*WHAT YOU NEED TO DO*
Please repeat each entry. Match every word exactly.

=== Section Start ===

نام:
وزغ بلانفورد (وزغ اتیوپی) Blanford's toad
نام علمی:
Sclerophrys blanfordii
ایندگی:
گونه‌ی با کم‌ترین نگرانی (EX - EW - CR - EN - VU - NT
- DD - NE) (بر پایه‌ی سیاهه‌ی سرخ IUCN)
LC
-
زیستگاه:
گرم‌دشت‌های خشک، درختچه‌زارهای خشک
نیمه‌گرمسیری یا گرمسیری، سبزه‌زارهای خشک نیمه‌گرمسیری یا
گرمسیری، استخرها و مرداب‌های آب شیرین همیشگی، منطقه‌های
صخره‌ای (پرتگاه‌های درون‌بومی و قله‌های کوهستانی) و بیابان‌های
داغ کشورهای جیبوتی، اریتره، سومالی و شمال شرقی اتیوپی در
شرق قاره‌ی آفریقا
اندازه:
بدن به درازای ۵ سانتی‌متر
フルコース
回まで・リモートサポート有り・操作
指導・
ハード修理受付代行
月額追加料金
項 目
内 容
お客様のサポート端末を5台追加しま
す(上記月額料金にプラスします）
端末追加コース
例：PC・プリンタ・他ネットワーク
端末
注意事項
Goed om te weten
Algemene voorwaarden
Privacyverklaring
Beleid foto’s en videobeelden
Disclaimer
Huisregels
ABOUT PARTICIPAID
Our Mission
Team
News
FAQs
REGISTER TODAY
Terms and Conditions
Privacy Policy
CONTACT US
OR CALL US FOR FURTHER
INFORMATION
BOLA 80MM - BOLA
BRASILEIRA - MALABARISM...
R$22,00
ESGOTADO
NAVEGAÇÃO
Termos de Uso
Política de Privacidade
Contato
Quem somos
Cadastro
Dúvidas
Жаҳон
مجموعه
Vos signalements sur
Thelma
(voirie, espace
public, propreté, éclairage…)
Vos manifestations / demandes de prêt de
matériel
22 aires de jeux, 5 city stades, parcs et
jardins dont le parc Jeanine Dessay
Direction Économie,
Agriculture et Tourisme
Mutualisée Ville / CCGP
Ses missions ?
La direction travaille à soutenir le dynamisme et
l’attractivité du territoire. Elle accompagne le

=== Section End ===

*ANSWER TO THIS PROBLEM*
نام:
وزغ بلانفورد (وزغ اتیوپی) Blanford's toad
نام علمی:
Sclerophrys blanfordii
ایندگی:
گونه‌ی با کم‌ترین نگرانی (EX - EW - CR - EN - VU - NT
- DD - NE) (بر پایه‌ی سیاهه‌ی سرخ IUCN)
LC
-
زیستگاه:
گرم‌دشت‌های خشک، درختچه‌زارهای خشک
نیمه‌گرمسیری یا گرمسیری، سبزه‌زارهای خشک نیمه‌گرمسیری یا
گرمسیری، استخرها و مرداب‌های آب شیرین همیشگی، منطقه‌های
صخره‌ای (پرتگاه‌های درون‌بومی و قله‌های کوهستانی) و بیابان‌های
داغ کشورهای جیبوتی، اریتره، سومالی و شمال شرقی اتیوپی در
شرق قاره‌ی آفریقا
اندازه:
بدن به درازای ۵ سانتی‌متر
フルコース
回まで・リモートサポート有り・操作
指導・
ハード修理受付代行
月額追加料金
項 目
内 容
お客様のサポート端末を5台追加しま
す(上記月額料金にプラスします）
端末追加コース
例：PC・プリンタ・他ネットワーク
端末
注意事項
Goed om te weten
Algemene voorwaarden
Privacyverklaring
Beleid foto’s en videobeelden
Disclaimer
Huisregels
ABOUT PARTICIPAID
Our Mission
Team
News
FAQs
REGISTER TODAY
Terms and Conditions
Privacy Policy
CONTACT US
OR CALL US FOR FURTHER
INFORMATION
BOLA 80MM - BOLA
BRASILEIRA - MALABARISM...
R$22,00
ESGOTADO
NAVEGAÇÃO
Termos de Uso
Política de Privacidade
Contato
Quem somos
Cadastro
Dúvidas
Жаҳон
مجموعه
Vos signalements sur
Thelma
(voirie, espace
public, propreté, éclairage…)
Vos manifestations / demandes de prêt de
matériel
22 aires de jeux, 5 city stades, parcs et
jardins dont le parc Jeanine Dessay
Direction Économie,
Agriculture et Tourisme
Mutualisée Ville / CCGP
Ses missions ?
La direction travaille à soutenir le dynamisme et
l’attractivité du territoire. Elle accompagne le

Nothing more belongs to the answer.